▶ **WHAT YOU HAVE TO DO**
In the copy, include every entry exactly but none of the images.

··· EXTRACTED DATA

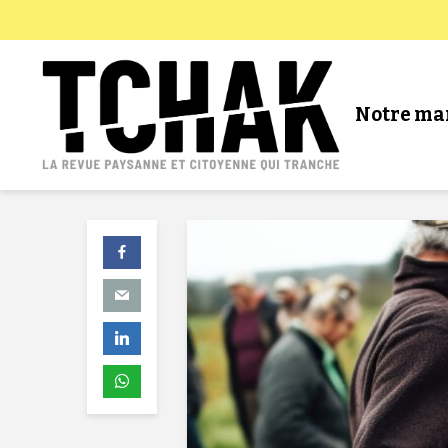
Notre ma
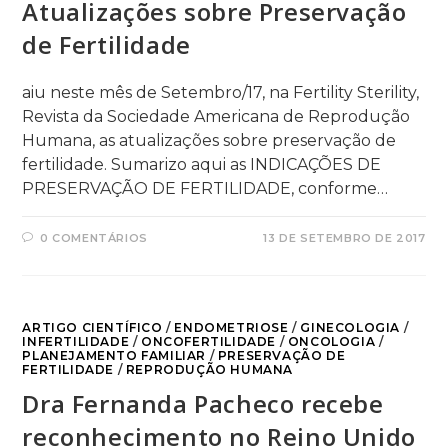
Atualizações sobre Preservação
de Fertilidade
aiu neste mês de Setembro/17, na Fertility Sterility,
Revista da Sociedade Americana de Reprodução
Humana, as atualizações sobre preservação de
fertilidade. Sumarizo aqui as INDICAÇÕES DE
PRESERVAÇÃO DE FERTILIDADE, conforme…
0 COMENTÁRIOS
13 DE SETEMBRO DE 2017
ARTIGO CIENTÍFICO
/
ENDOMETRIOSE
/
GINECOLOGIA
/
INFERTILIDADE
/
ONCOFERTILIDADE
/
ONCOLOGIA
/
PLANEJAMENTO FAMILIAR
/
PRESERVAÇÃO DE
FERTILIDADE
/
REPRODUÇÃO HUMANA
Dra Fernanda Pacheco recebe
reconhecimento no Reino Unido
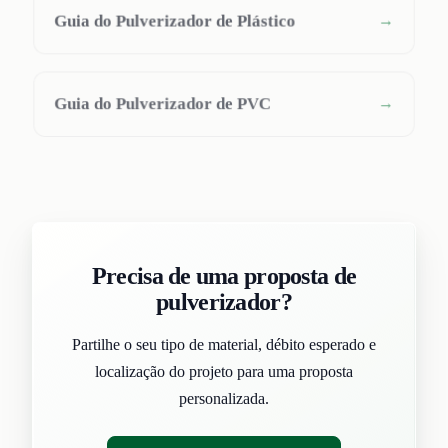
Guia do Pulverizador de Plástico
→
Guia do Pulverizador de PVC
→
Precisa de uma proposta de
pulverizador?
Partilhe o seu tipo de material, débito esperado e
localização do projeto para uma proposta
personalizada.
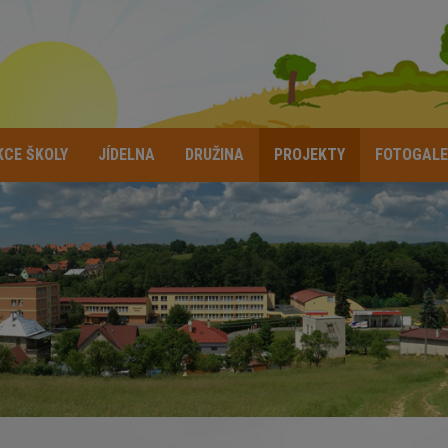
KCE ŠKOLY
JÍDELNA
DRUŽINA
PROJEKTY
FOTOGALE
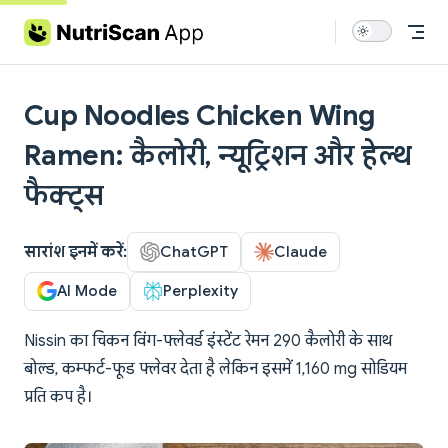
Skip to content
Cup Noodles Chicken Wing
Ramen: कैलोरी, न्यूट्रिशन और हेल्थ
फैक्ट्स
सारांश इनमें करें:
ChatGPT
Claude
AI Mode
Perplexity
Nissin का चिकन विंग-फ्लेवर्ड इंस्टेंट रेमन 290 कैलोरी के साथ
बोल्ड, कम्फर्ट-फूड फ्लेवर देता है लेकिन इसमें 1,160 mg सोडियम
प्रति कप है।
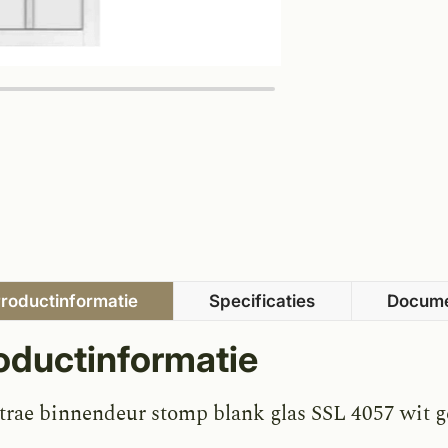
roductinformatie
Specificaties
Docum
oductinformatie
trae binnendeur stomp blank glas SSL 4057 wit 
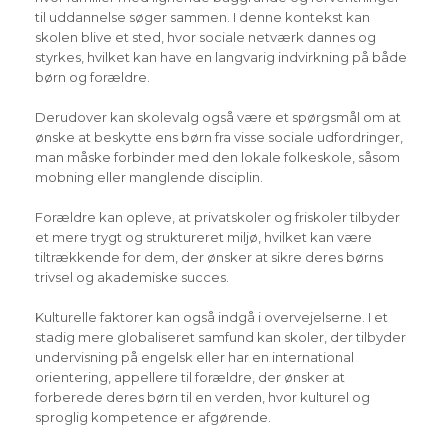
til uddannelse søger sammen. I denne kontekst kan
skolen blive et sted, hvor sociale netværk dannes og
styrkes, hvilket kan have en langvarig indvirkning på både
børn og forældre.
Derudover kan skolevalg også være et spørgsmål om at
ønske at beskytte ens børn fra visse sociale udfordringer,
man måske forbinder med den lokale folkeskole, såsom
mobning eller manglende disciplin.
Forældre kan opleve, at privatskoler og friskoler tilbyder
et mere trygt og struktureret miljø, hvilket kan være
tiltrækkende for dem, der ønsker at sikre deres børns
trivsel og akademiske succes.
Kulturelle faktorer kan også indgå i overvejelserne. I et
stadig mere globaliseret samfund kan skoler, der tilbyder
undervisning på engelsk eller har en international
orientering, appellere til forældre, der ønsker at
forberede deres børn til en verden, hvor kulturel og
sproglig kompetence er afgørende.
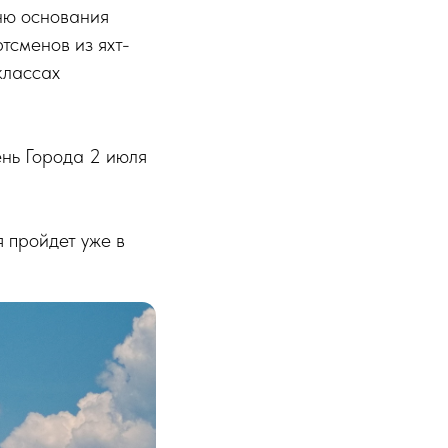
ню основания
тсменов из яхт-
классах
нь Города 2 июля
 пройдет уже в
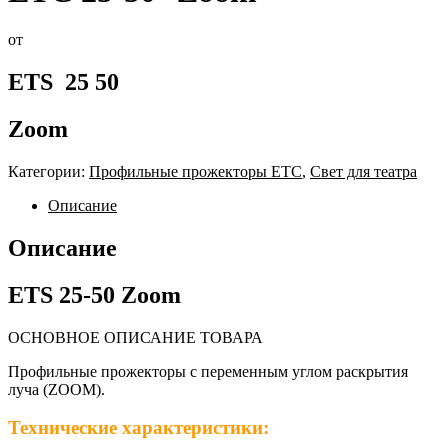
от
ETS 25 50
Zoom
Категории:
Профильные прожекторы ETC
,
Свет для театра
Описание
Описание
ETS 25-50 Zoom
ОСНОВНОЕ ОПИСАНИЕ ТОВАРА
Профильные прожекторы с переменным углом раскрытия
луча (ZOOM).
Технические характеристики:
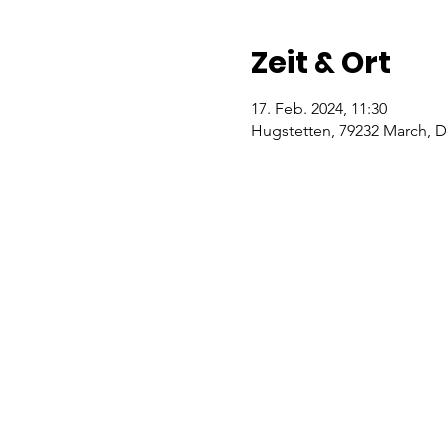
Zeit & Ort
17. Feb. 2024, 11:30
Hugstetten, 79232 March, 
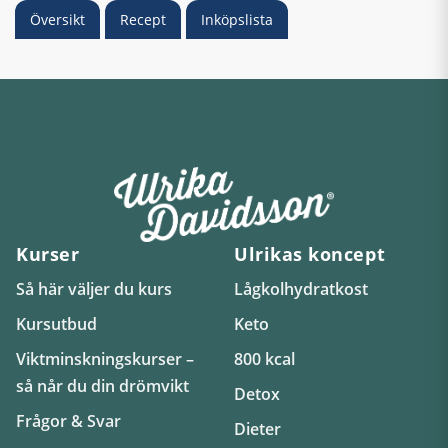
Översikt
Recept
Inköpslista
Kurser
Ulrikas koncept
Så här väljer du kurs
Lågkolhydratkost
Kursutbud
Keto
Viktminskningskurser –
800 kcal
så når du din drömvikt
Detox
Frågor & Svar
Dieter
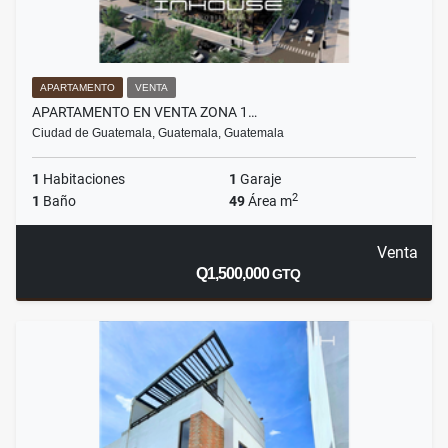
APARTAMENTO
VENTA
APARTAMENTO EN VENTA ZONA 1…
Ciudad de Guatemala, Guatemala, Guatemala
1
Habitaciones
1
Garaje
2
1
Baño
49
Área m
Venta
Q1,500,000
GTQ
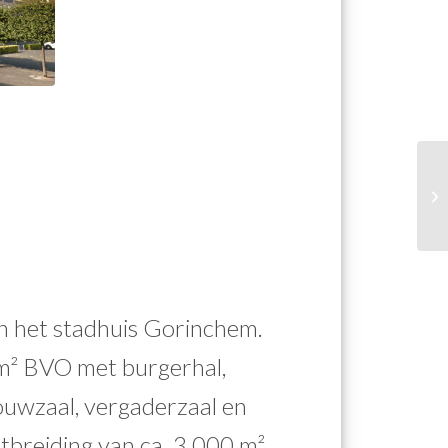
n het stadhuis Gorinchem.
² BVO met burgerhal,
rouwzaal, vergaderzaal en
uitbreiding van ca. 3.000 m²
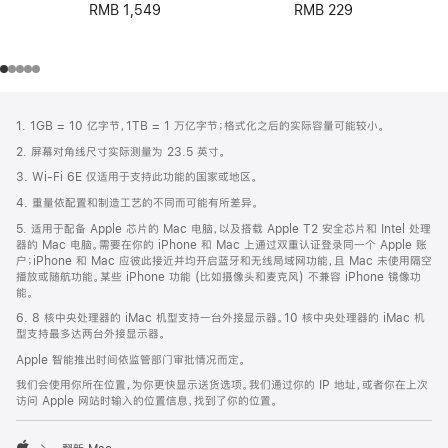
RMB 1,549
RMB 229
网
脚
1. 1GB = 10 亿字节，1TB = 1 万亿字节；格式化之后的实际容量可能较小。
注
页
2. 屏幕对角线尺寸实际测量为 23.5 英寸。
页
3. Wi-Fi 6E 仅适用于支持此功能的国家或地区。
脚
4. 重量依配置和制造工艺的不同而可能有所差异。
5. 适用于配备 Apple 芯片的 Mac 电脑，以及搭载 Apple T2 安全芯片和 Intel 处理
器的 Mac 电脑。需要在你的 iPhone 和 Mac 上通过双重认证登录同一个 Apple 账
户；iPhone 和 Mac 应彼此接近并均开启蓝牙和无线局域网功能，且 Mac 未使用隔空
播放或随航功能。某些 iPhone 功能 (比如摄像头和麦克风) 不兼容 iPhone 镜像功
能。
6. 8 核中央处理器的 iMac 机型支持一台外接显示器。10 核中央处理器的 iMac 机
型支持最多达两台外接显示器。
Apple 智能推出时间依监管部门审批情况而定。
我们会使用你所在位置，为你更快显示送货选项。我们通过你的 IP 地址，或者你在上次
访问 Apple 网站时输入的位置信息，找到了你的位置。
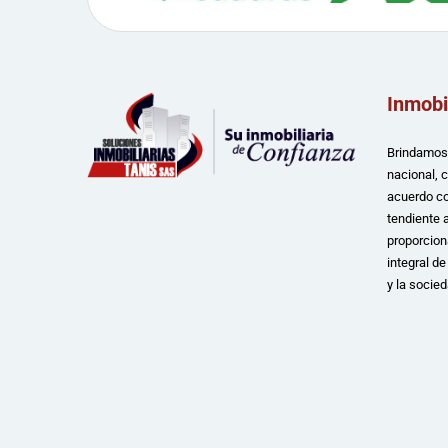
Inmobi
Brindamos 
nacional, 
acuerdo co
tendiente a
proporcion
integral d
y la socied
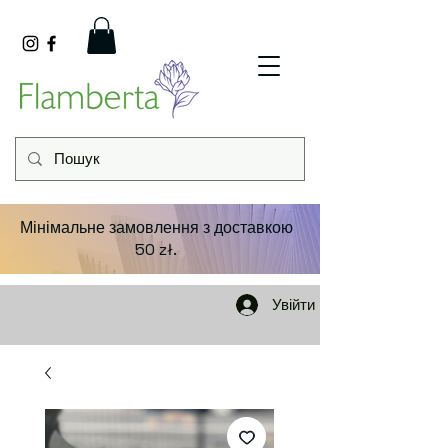
Мінімальне замовлення з доставкою
50 zł.
Увійти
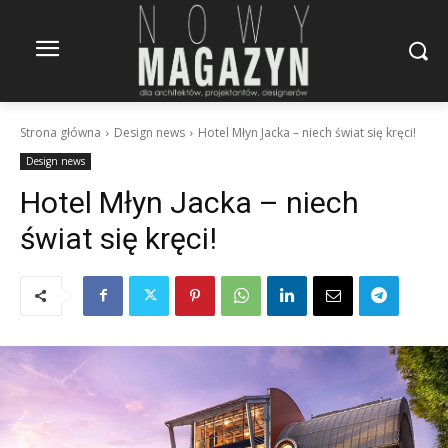
Strona główna
Design news
Hotel Młyn Jacka – niech świat się kręci!
Design news
Hotel Młyn Jacka – niech
świat się kręci!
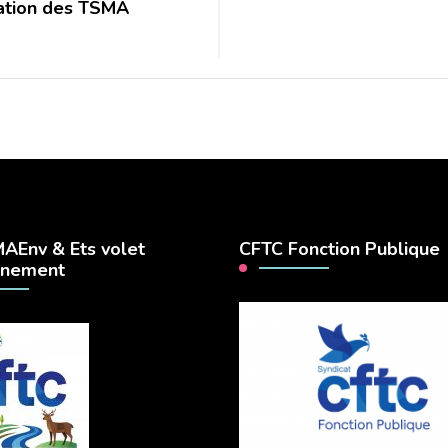
tation des TSMA
AEnv & Ets volet
CFTC Fonction Publique
nnement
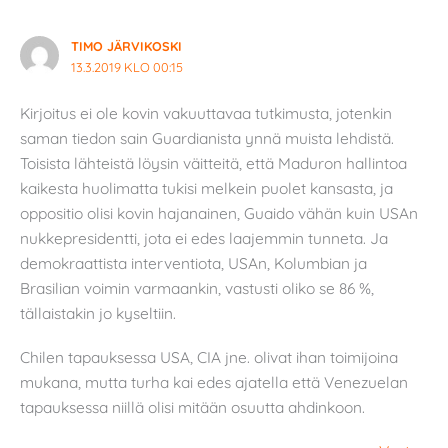
TIMO JÄRVIKOSKI
13.3.2019 KLO 00:15
Kirjoitus ei ole kovin vakuuttavaa tutkimusta, jotenkin
saman tiedon sain Guardianista ynnä muista lehdistä.
Toisista lähteistä löysin väitteitä, että Maduron hallintoa
kaikesta huolimatta tukisi melkein puolet kansasta, ja
oppositio olisi kovin hajanainen, Guaido vähän kuin USAn
nukkepresidentti, jota ei edes laajemmin tunneta. Ja
demokraattista interventiota, USAn, Kolumbian ja
Brasilian voimin varmaankin, vastusti oliko se 86 %,
tällaistakin jo kyseltiin.
Chilen tapauksessa USA, CIA jne. olivat ihan toimijoina
mukana, mutta turha kai edes ajatella että Venezuelan
tapauksessa niillä olisi mitään osuutta ahdinkoon.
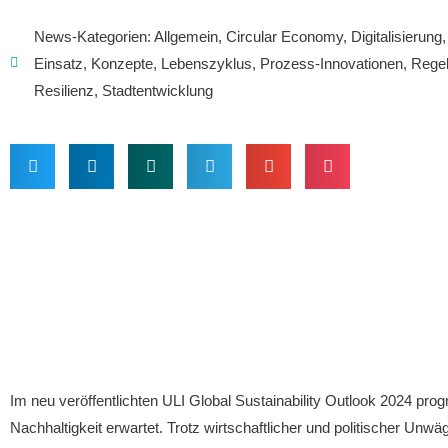
News-Kategorien:
Allgemein
,
Circular Economy
,
Digitalisierung
Einsatz
,
Konzepte
,
Lebenszyklus
,
Prozess-Innovationen
,
Rege
Resilienz
,
Stadtentwicklung
Im neu veröffentlichten ULI Global Sustainability Outlook 2024 pr
Nachhaltigkeit erwartet. Trotz wirtschaftlicher und politischer Un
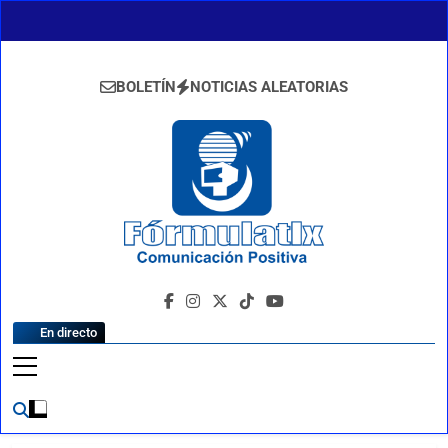
Saltar
al
contenido
BOLETÍN
NOTICIAS ALEATORIAS
FormulaTlx
Comunicación Positiva
En directo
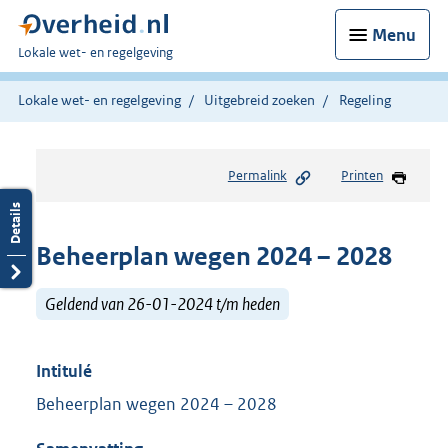
Menu
U
Lokale wet- en regelgeving
bent
hier:
Lokale wet- en regelgeving
Uitgebreid zoeken
Regeling
Permalink
Printen
Beheerplan wegen 2024 – 2028
Geldend van 26-01-2024 t/m heden
Intitulé
Beheerplan wegen 2024 – 2028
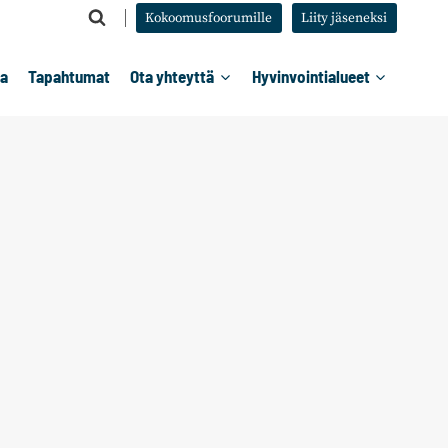
Kokoomusfoorumille
Liity jäseneksi
ta
Tapahtumat
Ota yhteyttä
Hyvinvointialueet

······

▶ **OUTPUT FOR THIS EXERCISE**
Notre ma
Atualizações sobre Preservação
de Fertilidade
aiu neste mês de Setembro/17, na Fertility Sterility,
Revista da Sociedade Americana de Reprodução
Humana, as atualizações sobre preservação de
fertilidade. Sumarizo aqui as INDICAÇÕES DE
PRESERVAÇÃO DE FERTILIDADE, conforme…
0 COMENTÁRIOS
13 DE SETEMBRO DE 2017
ARTIGO CIENTÍFICO
/
ENDOMETRIOSE
/
GINECOLOGIA
/
INFERTILIDADE
/
ONCOFERTILIDADE
/
ONCOLOGIA
/
PLANEJAMENTO FAMILIAR
/
PRESERVAÇÃO DE
FERTILIDADE
/
REPRODUÇÃO HUMANA
Dra Fernanda Pacheco recebe
reconhecimento no Reino Unido
Guia do Pulverizador de Plástico
→
Guia do Pulverizador de PVC
→
Precisa de uma proposta de
pulverizador?
Partilhe o seu tipo de material, débito esperado e
localização do projeto para uma proposta
personalizada.
KCE ŠKOLY
JÍDELNA
DRUŽINA
PROJEKTY
FOTOGALE
Skip to content
Cup Noodles Chicken Wing
Ramen: कैलोरी, न्यूट्रिशन और हेल्थ
फैक्ट्स
सारांश इनमें करें:
ChatGPT
Claude
AI Mode
Perplexity
Nissin का चिकन विंग-फ्लेवर्ड इंस्टेंट रेमन 290 कैलोरी के साथ
बोल्ड, कम्फर्ट-फूड फ्लेवर देता है लेकिन इसमें 1,160 mg सोडियम
प्रति कप है।
roductinformatie
Specificaties
Docum
oductinformatie
trae binnendeur stomp blank glas SSL 4057 wit 
til uddannelse søger sammen. I denne kontekst kan
skolen blive et sted, hvor sociale netværk dannes og
styrkes, hvilket kan have en langvarig indvirkning på både
børn og forældre.
Derudover kan skolevalg også være et spørgsmål om at
ønske at beskytte ens børn fra visse sociale udfordringer,
man måske forbinder med den lokale folkeskole, såsom
mobning eller manglende disciplin.
Forældre kan opleve, at privatskoler og friskoler tilbyder
et mere trygt og struktureret miljø, hvilket kan være
tiltrækkende for dem, der ønsker at sikre deres børns
trivsel og akademiske succes.
Kulturelle faktorer kan også indgå i overvejelserne. I et
stadig mere globaliseret samfund kan skoler, der tilbyder
undervisning på engelsk eller har en international
orientering, appellere til forældre, der ønsker at
forberede deres børn til en verden, hvor kulturel og
sproglig kompetence er afgørende.
ню основания
тсменов из яхт-
классах
нь Города 2 июля
 пройдет уже в
от
ETS 25 50
Zoom
Категории:
Профильные прожекторы ETC
,
Свет для театра
Описание
Описание
ETS 25-50 Zoom
ОСНОВНОЕ ОПИСАНИЕ ТОВАРА
Профильные прожекторы с переменным углом раскрытия
луча (ZOOM).
Технические характеристики:
Zeit & Ort
17. Feb. 2024, 11:30
Hugstetten, 79232 March, 
Översikt
Recept
Inköpslista
Kurser
Ulrikas koncept
Så här väljer du kurs
Lågkolhydratkost
Kursutbud
Keto
Viktminskningskurser –
800 kcal
så når du din drömvikt
Detox
Frågor & Svar
Dieter
APARTAMENTO
VENTA
APARTAMENTO EN VENTA ZONA 1…
Ciudad de Guatemala, Guatemala, Guatemala
1
Habitaciones
1
Garaje
2
1
Baño
49
Área m
Venta
Q1,500,000
GTQ
n het stadhuis Gorinchem.
² BVO met burgerhal,
rouwzaal, vergaderzaal en
uitbreiding van ca. 3.000 m²
RMB 1,549
RMB 229
网
脚
1. 1GB = 10 亿字节，1TB = 1 万亿字节；格式化之后的实际容量可能较小。
注
页
2. 屏幕对角线尺寸实际测量为 23.5 英寸。
页
3. Wi-Fi 6E 仅适用于支持此功能的国家或地区。
脚
4. 重量依配置和制造工艺的不同而可能有所差异。
5. 适用于配备 Apple 芯片的 Mac 电脑，以及搭载 Apple T2 安全芯片和 Intel 处理
器的 Mac 电脑。需要在你的 iPhone 和 Mac 上通过双重认证登录同一个 Apple 账
户；iPhone 和 Mac 应彼此接近并均开启蓝牙和无线局域网功能，且 Mac 未使用隔空
播放或随航功能。某些 iPhone 功能 (比如摄像头和麦克风) 不兼容 iPhone 镜像功
能。
6. 8 核中央处理器的 iMac 机型支持一台外接显示器。10 核中央处理器的 iMac 机
型支持最多达两台外接显示器。
Apple 智能推出时间依监管部门审批情况而定。
我们会使用你所在位置，为你更快显示送货选项。我们通过你的 IP 地址，或者你在上次
访问 Apple 网站时输入的位置信息，找到了你的位置。
Inmobi
Brindamos 
nacional, 
acuerdo co
tendiente a
proporcion
integral d
y la socied
Мінімальне замовлення з доставкою
50 zł.
Увійти
Strona główna
Design news
Hotel Młyn Jacka – niech świat się kręci!
Design news
Hotel Młyn Jacka – niech
świat się kręci!
tation des TSMA
AEnv & Ets volet
CFTC Fonction Publique
nnement
TIMO JÄRVIKOSKI
13.3.2019 KLO 00:15
Kirjoitus ei ole kovin vakuuttavaa tutkimusta, jotenkin
saman tiedon sain Guardianista ynnä muista lehdistä.
Toisista lähteistä löysin väitteitä, että Maduron hallintoa
kaikesta huolimatta tukisi melkein puolet kansasta, ja
oppositio olisi kovin hajanainen, Guaido vähän kuin USAn
nukkepresidentti, jota ei edes laajemmin tunneta. Ja
demokraattista interventiota, USAn, Kolumbian ja
Brasilian voimin varmaankin, vastusti oliko se 86 %,
tällaistakin jo kyseltiin.
Chilen tapauksessa USA, CIA jne. olivat ihan toimijoina
mukana, mutta turha kai edes ajatella että Venezuelan
tapauksessa niillä olisi mitään osuutta ahdinkoon.
News-Kategorien:
Allgemein
,
Circular Economy
,
Digitalisierung
Einsatz
,
Konzepte
,
Lebenszyklus
,
Prozess-Innovationen
,
Rege
Resilienz
,
Stadtentwicklung
Im neu veröffentlichten ULI Global Sustainability Outlook 2024 pr
Nachhaltigkeit erwartet. Trotz wirtschaftlicher und politischer Un
Saltar
al
contenido
BOLETÍN
NOTICIAS ALEATORIAS
FormulaTlx
Comunicación Positiva
En directo
Menu
U
Lokale wet- en regelgeving
bent
hier:
Lokale wet- en regelgeving
Uitgebreid zoeken
Regeling
Permalink
Printen
Beheerplan wegen 2024 – 2028
Geldend van 26-01-2024 t/m heden
Intitulé
Beheerplan wegen 2024 – 2028
Kokoomusfoorumille
Liity jäseneksi
ta
Tapahtumat
Ota yhteyttä
Hyvinvointialueet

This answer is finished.